# Notchy gearshift 1st to 2nd



## GFB (Oct 16, 2006)

Hi, me again - with my other concern about my first Nissan.

Is it normal for my manual transmission X-Trail to have a difficult/notchy gearshift between 1st and 2nd gear? I think it is slightly worse when cold. 

Anything one could do about it? 

Thanks


----------



## davec (Jan 10, 2006)

Mine is notchy in the first 3 gears when cold, especially "crunchy" going into 3rd...I've just got used to living with it!!


----------



## boggarte (May 16, 2005)

GFB said:


> Hi, me again - with my other concern about my first Nissan.
> 
> Is it normal for my manual transmission X-Trail to have a difficult/notchy gearshift between 1st and 2nd gear? I think it is slightly worse when cold.
> 
> ...


Same here but goes away with time.
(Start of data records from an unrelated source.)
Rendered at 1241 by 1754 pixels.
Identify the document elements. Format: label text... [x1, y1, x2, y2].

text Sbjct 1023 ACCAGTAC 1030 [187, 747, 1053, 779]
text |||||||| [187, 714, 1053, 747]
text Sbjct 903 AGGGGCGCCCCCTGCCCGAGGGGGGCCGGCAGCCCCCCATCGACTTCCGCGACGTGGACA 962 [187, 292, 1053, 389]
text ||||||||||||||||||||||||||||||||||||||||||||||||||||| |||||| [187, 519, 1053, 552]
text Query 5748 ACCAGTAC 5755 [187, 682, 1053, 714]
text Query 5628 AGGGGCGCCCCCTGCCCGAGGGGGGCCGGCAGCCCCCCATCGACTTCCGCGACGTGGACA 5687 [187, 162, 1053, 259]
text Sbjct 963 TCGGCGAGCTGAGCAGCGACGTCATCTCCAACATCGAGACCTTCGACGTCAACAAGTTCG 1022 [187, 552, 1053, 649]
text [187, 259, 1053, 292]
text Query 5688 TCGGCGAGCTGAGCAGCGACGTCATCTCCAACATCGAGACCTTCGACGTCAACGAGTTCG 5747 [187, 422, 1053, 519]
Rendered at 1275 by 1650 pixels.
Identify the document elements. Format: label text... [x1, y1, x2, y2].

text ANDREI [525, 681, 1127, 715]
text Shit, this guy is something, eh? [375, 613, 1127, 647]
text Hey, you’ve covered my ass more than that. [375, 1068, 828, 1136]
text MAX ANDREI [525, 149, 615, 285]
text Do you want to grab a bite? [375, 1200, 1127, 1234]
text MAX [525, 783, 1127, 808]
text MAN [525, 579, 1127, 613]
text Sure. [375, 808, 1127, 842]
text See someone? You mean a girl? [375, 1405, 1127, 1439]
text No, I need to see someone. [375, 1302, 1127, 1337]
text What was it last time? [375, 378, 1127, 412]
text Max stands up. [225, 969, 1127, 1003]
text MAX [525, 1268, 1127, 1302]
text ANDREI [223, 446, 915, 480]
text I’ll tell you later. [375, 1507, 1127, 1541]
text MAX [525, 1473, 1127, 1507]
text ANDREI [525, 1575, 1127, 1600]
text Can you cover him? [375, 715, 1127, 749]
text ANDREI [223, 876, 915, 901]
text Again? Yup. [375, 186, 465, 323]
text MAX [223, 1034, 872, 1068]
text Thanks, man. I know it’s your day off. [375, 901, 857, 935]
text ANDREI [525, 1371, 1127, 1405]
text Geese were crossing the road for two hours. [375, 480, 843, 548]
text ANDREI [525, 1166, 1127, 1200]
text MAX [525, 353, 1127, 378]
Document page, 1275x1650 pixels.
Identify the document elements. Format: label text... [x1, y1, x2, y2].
Mine is 24,000 k now, doen't do it anymore but haven't noticed when it stopped...


----------



## Bryden (Mar 22, 2005)

GFB said:


> Hi, me again - with my other concern about my first Nissan.
> 
> Is it normal for my manual transmission X-Trail to have a difficult/notchy gearshift between 1st and 2nd gear? I think it is slightly worse when cold.
> 
> ...


Hi, Mine is a 2005 2.2 D with 37000 Km on the clock and 1st to 2nd gear change is still crunchy. I have tried every type of oil available, adjusted clutch, had it into the dealers three times, all no help. Nissan dealers want to send it to a specialist gearbox rebuilder.

Good luck.


----------